> **Exercise description**
Only the lines from the start of the data through the line containing "Include getters and" should be written out, exactly as they are, with both ends included and the pictures left out.

> **Stored entries**
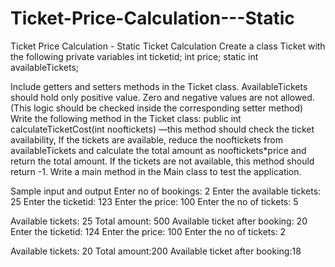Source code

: # Ticket-Price-Calculation---Static

Ticket Price Calculation - Static
Ticket Calculation
Create a class Ticket with the following private variables
int ticketid;
int price;
static int availableTickets;

Include getters and setters methods in the Ticket class.
AvailableTickets should hold only positive value. Zero and negative values are not allowed.(This logic should be checked inside the corresponding setter method)
Write the following method in the Ticket class:
public int calculateTicketCost(int nooftickets) —this method should check the ticket availability, If the tickets are available, reduce the nooftickets from availableTickets and calculate the total amount as nooftickets*price  and return the total amount.  If the tickets are not available, this method should return -1.
Write a main method in the Main class to test the application.

Sample input and output
Enter no of bookings: 2
Enter the available tickets: 25
Enter the ticketid: 123
Enter the price: 100
Enter the no of tickets: 5

Available tickets: 25
Total amount: 500
Available ticket after booking: 20
Enter the ticketid: 124
Enter the price: 100
Enter the no of tickets: 2

Available tickets: 20
Total amount:200
Available ticket after booking:18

> **Result of this exercise**
Source code

: # Ticket-Price-Calculation---Static

Ticket Price Calculation - Static
Ticket Calculation
Create a class Ticket with the following private variables
int ticketid;
int price;
static int availableTickets;

Include getters and setters methods in the Ticket class.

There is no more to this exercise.